It’s difficult to overlook the rotating sensor atop a Waymo robotaxi. It like a hockey puck that has been bolted to the roof, and in a sense, that is exactly what it is: a mechanical drum filled with revolving mirrors that emit laser pulses in all directions to create a three-dimensional map of the surroundings. It functions. In fact, quite well. However, it looks ridiculous on anything that needs to be sold in a showroom, costs thousands of dollars per unit, and breaks down under constant vibration. That is a serious issue. Because of this, self-driving cars are currently mostly a fleet technology and cannot be purchased.
The attempt to address that is solid-state LiDAR. It creates the same real-time 3D point cloud as mechanical systems by firing millions of infrared laser pulses per second using silicon chips or microelectromechanical systems, which have virtually no moving parts, in place of rotating mirrors and motors. The car is still able to perceive depth, measure the distance to obstacles with centimeter accuracy, and operate in complete darkness and rain, where a camera would become blind. However, the device is much lighter, fits behind a windshield or behind a bumper instead than on the roof, and can someday be produced at the size and cost that consumer cars actually need.

The durability argument is more important than it is commonly acknowledged. It is one thing to have a mechanical sensor on a robotaxi that operates in restricted urban environs and is routinely repaired and replaced. An totally different engineering difficulty is a sensor that must withstand fifteen years of highway vibration, winter road salt, and an adolescent who periodically slams the car door. Unlike spinning mirrors, silicon-based systems do not wander out of calibration. They do not deteriorate. It’s the difference between something that works in a driveway and something that works in a pilot program, so it’s not just a small convenience.
Cost economics are just as significant. Solid-state LiDAR devices around $200 to $500 per at large volume are currently the focus of the most important autonomous programs; this is a significant decrease from the thousands of dollars that defined early mechanical systems. Automakers must commit to incorporating the technology into production vehicles in order to reach that figure. The trajectory is more obvious than it has been in the past ten years, but the chicken-and-egg relationship is still being worked out.

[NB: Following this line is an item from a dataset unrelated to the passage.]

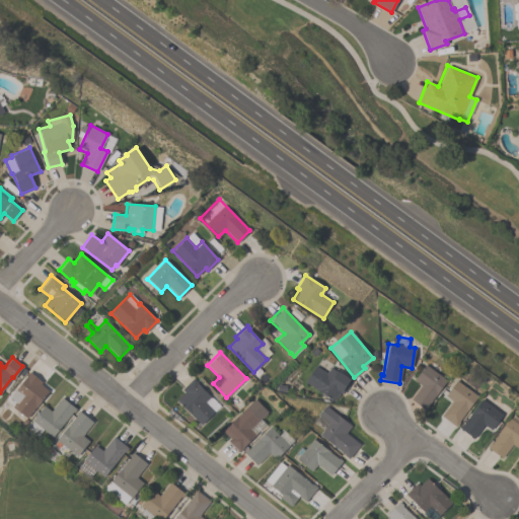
[(411,399),(421,385),(413,380),(425,364),(446,380),(424,410),(411,399)]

There is no real argument that cameras are no longer necessary. In contrast to LiDAR, visual imaging is capable of reading traffic signals, deciphering lane markings, and identifying faces. However, glare, severe rain, and darkness also work against cameras in ways that LiDAR does not. The greatest autonomous systems make use of both types of sensors, which are complementary rather than antagonistic. The depth perception layer that cameras naturally lack and that the safety case for hands-free driving actually needs is what solid-state LiDAR offers.

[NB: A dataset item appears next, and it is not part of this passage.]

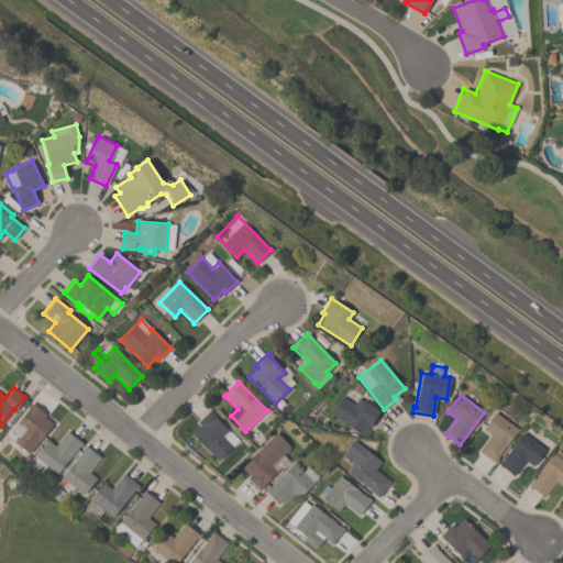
[(362,435),(331,415),(342,397),(353,405),(357,399),(365,404),(366,403),(381,412),(371,427),(368,426),(362,435)]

It’s still unknown how long it will take for solid-state systems to be produced on a significant scale in consumer automobiles or whether the $200 unit cost target will hold under actual manufacturing conditions. However, the firms pursuing it are well-funded, the engineering approach is logical, and the issue they are addressing is genuine. For more than ten years, autonomous driving has always been five years away. All of that is not resolved by solid-state LiDAR. However, it eliminates one of the more tangible barriers that held it there.